Struvite (MgNH4PO4·6H2O, S-25), a mineral recovered from nutrient-rich wastewaters, was heat-treated at 55–300 °C, and resultant substrates (HTS-55 to HTS-300) evaluated as sustainable, low-cost sorbents for ammonia gas (NH3(g)). Experiments were conducted using simultaneous thermal analysis (STA), coupled with pulse thermal analysis (PTA) for gas injection, and Fourier transform infrared spectroscopy (FTIR) for evolved gas analysis (EGA). The STA-PTA-FTIR technique was used to investigate in-situ sorption and desorption of NH3(g) by HTS substrates, and the associated energetics.
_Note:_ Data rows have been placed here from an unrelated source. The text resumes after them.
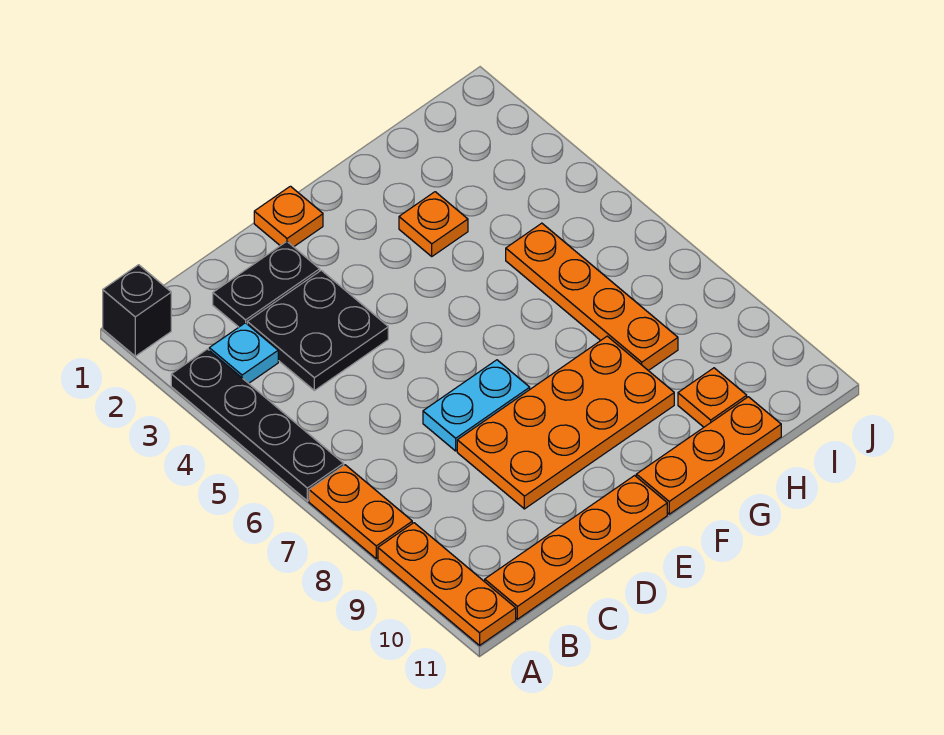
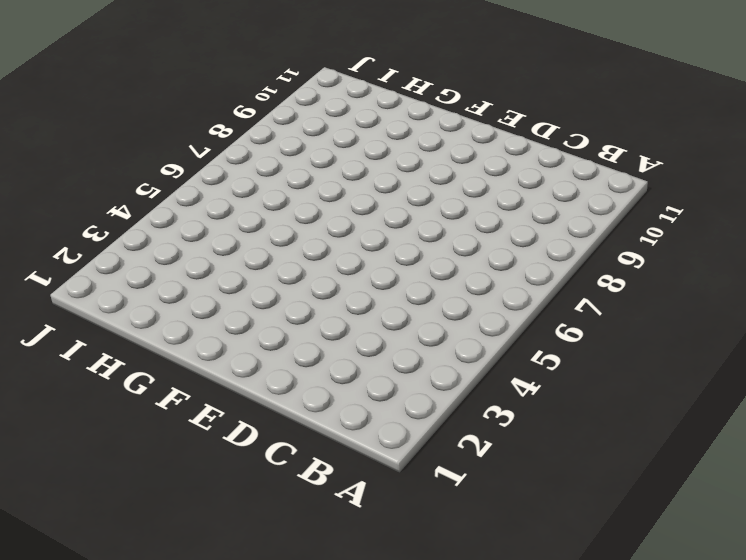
none -> black brick A1 level 1
none -> black plate A3:A6 level 1
none -> orange plate A7:A8 level 1

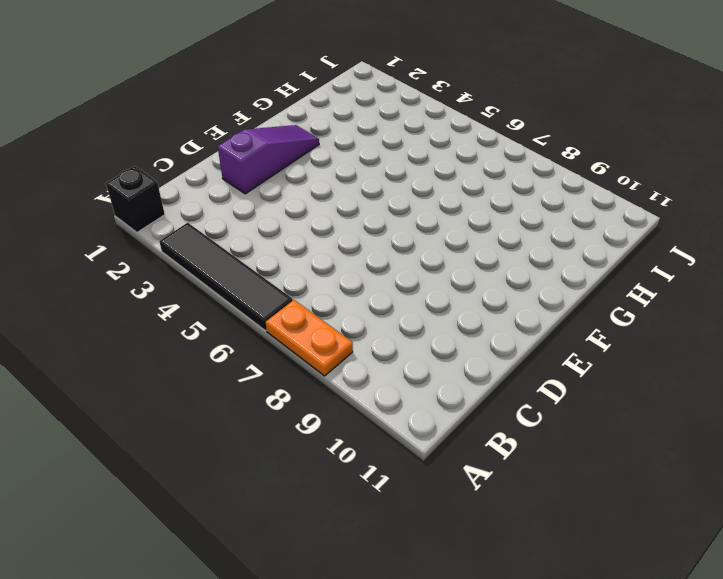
black tile A3:A6 level 1 -> black plate A3:A6 level 1
purple slope D2:F2 level 1 top D -> black plate C2:D2 level 1
none -> orange plate A9:A11 level 1
none -> cyan plate B3 level 1
none -> orange plate B11:E11 level 1

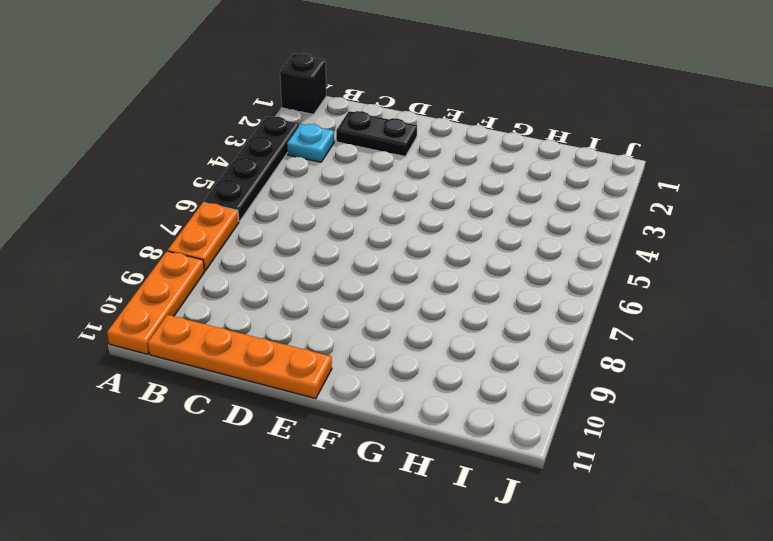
none -> black plate C3:D4 level 1
none -> cyan plate D7:E7 level 1
none -> orange plate D8:G9 level 1

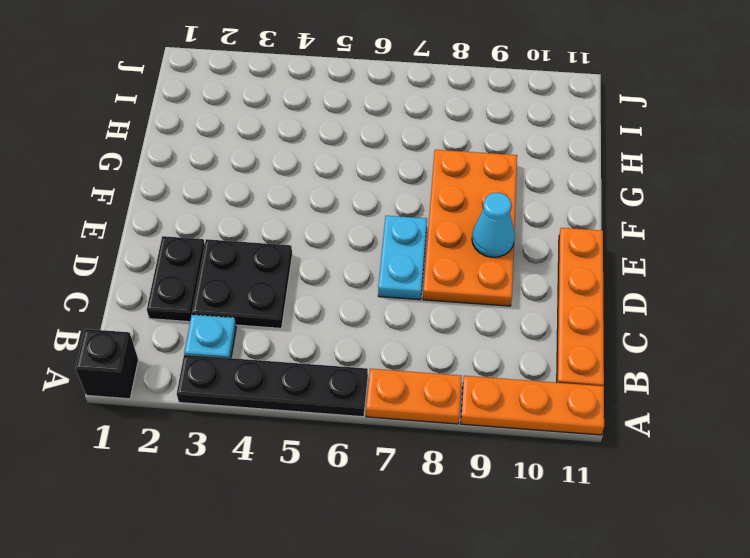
cyan cone E9 level 2 -> none
none -> orange plate E1 level 1
none -> orange plate F11:H11 level 1
none -> orange plate G3 level 1

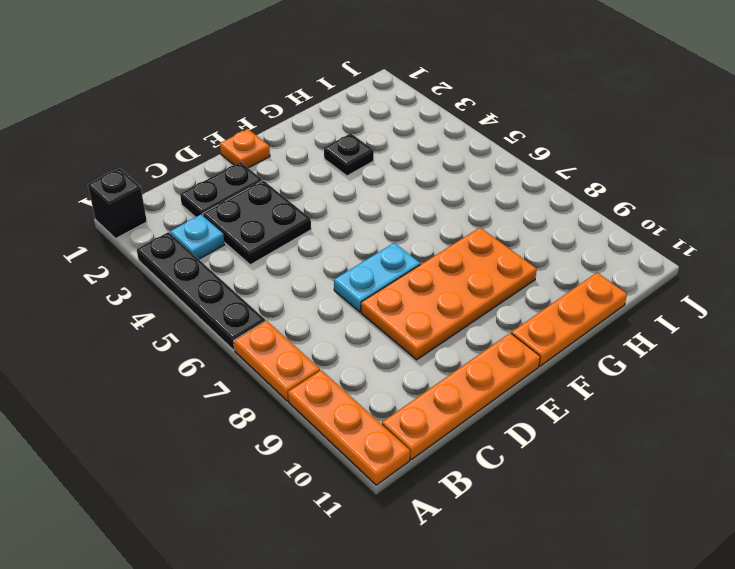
black plate G3 level 1 -> orange plate G3 level 1
none -> orange plate H5:H8 level 1
none -> orange plate H10 level 1

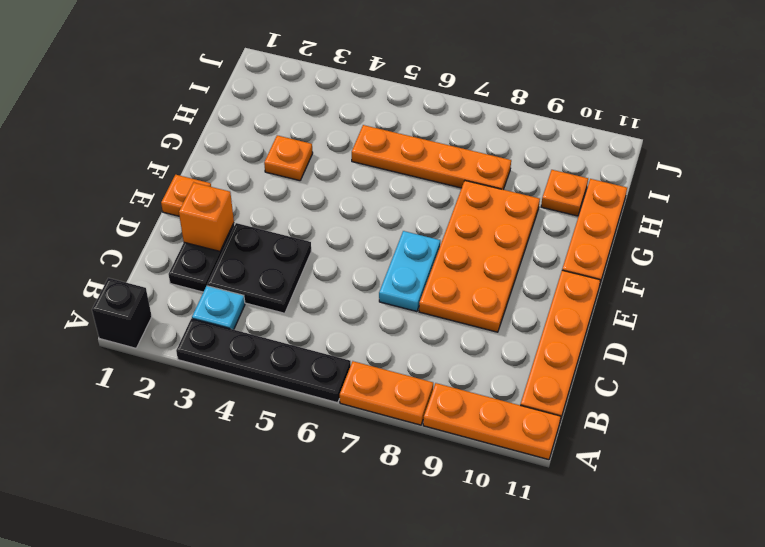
orange brick D2 level 2 -> none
The HTS-150 (dittmarite, MgNH4PO4·H2O) sorbent had the highest NH3(g) uptake, at 23.5 mg g−1. By comparison, commercial biochars exhibited higher NH3(g) sorption at 42.1–52.6 mg g−1. Sorption was partly reversible, with HTS-150 retaining 37.9% sorbed NH3(g), which was comparable to or better than biochar retention (12.0–40.8%). Sorption-desorption behavior and associated enthalpies indicate that HTS substrates sorb NH3(g) by both physisorption, via van der Waals and hydrogen bonding; and chemisorption, via hydroxyl and phosphate groups. Though biochars sorb more NH3(g), HTS-150 is produced at lower temperatures, requires less energy for pretreatment, and retains an equivalent fraction of NH3(g) following desorption. Additionally, the HTS starting material is readily recovered from wastewater, promoting valorization. Therefore, HTS substrates are promising non-traditional sorbents for NH3(g) sequestration.